Participants in an MSP can encourage the on-going use of constructive engagement within their own or partner organizations. This should build on an assessment of the strengths and weaknesses of the methods used, and build capacity in negotiation or the specific tools used in MSPs (for example, 4R analysis of rewards, risks, rights and responsibilities).

Water actors can also serve as the catalyst to encourage broader adoption of constructive engagement in other water-related issues or at different levels or scales.

Case 5.7: MSPs at various levels in the Volta Basin

The Volta river basin covers 407,000 km2 and 85% is shared between Ghana and Burkina Faso. In 2007 the six basin countries (Benin, Burkina Faso, Ivory Coast, Ghana, Mali and Togo) signed a Convention on the Status of the Volta River and the Establishment of the Volta Basin Authority, a framework agreement for managing and conserving the resources of the basin.

While the ratification process is underway and the Volta Basin Authority is in a formative phase, a series of actions have been undertaken by a joint initiative of IUCN, the Directorate of Water Resources of Burkina Faso, and the Water Resources Commission of Ghana. This intervention not only adds value to the supranational institutional framework but builds a process in which all stakeholders, from communities up to national ministries, are involved. This governance initiative is known as PAGEV (French acronym) and is characterized by the mobilization of partnerships with stakeholders including ministries, local government, NGOs and civil society.

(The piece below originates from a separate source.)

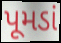
પૂમડાંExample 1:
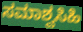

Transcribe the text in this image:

MSPs have been established at various levels including: the creation of village committees where communities worked together on integrated management issues such as riverbank protection; the establishment of national fora (made up of villagers, local government authorities, community-based organizations and CSOs); and the creation of a local transboundary forum (made up of representatives from the national fora as well as ministries, departments and agencies from the two countries).

The project also facilitated the formulation and adoption of a Code of Conduct for the sustainable and equitable management of shared water resources of the Volta Basin, which aims at stimulating basin-wide joint management. Local communities have affirmed their commitment to the Code by further developing and signing statutes and regulations to guide their actions on transboundary water management.85

5.5.4 Long-term change

Finalizing and acting on an agreement culminates the journey of constructive engagement and negotiation. Staying true to the principles and values of inclusion, fairness and deliberation will ensure that the product also reflects the process. Putting energy into relationships at all stages will strengthen the agreement being negotiated and lay the foundation for future negotiations. While the process may take more time up front as all stakeholders gain the capacity to effectively engage and represent their constituencies, a broadly supported agreement will lead to smoother implementation. There is no single perfect process or agreement; the best outcome is one where all stakeholders feel their issues have been heard and their interests and options adequately considered.

The reality is that it often takes a long time to effect significant positive change in water governance and on the ground in fairer and more effective water management and use. Multi-stakeholder water governance is a long-term process encompassing cycles of engagement and negotiation where new issues arise and need to be addressed and resolved. Each negotiated agreement is significant, yet it is also important to build on the momentum and relationships created during multi-stakeholder engagement to positively influence decision-making processes and institutions in the long run.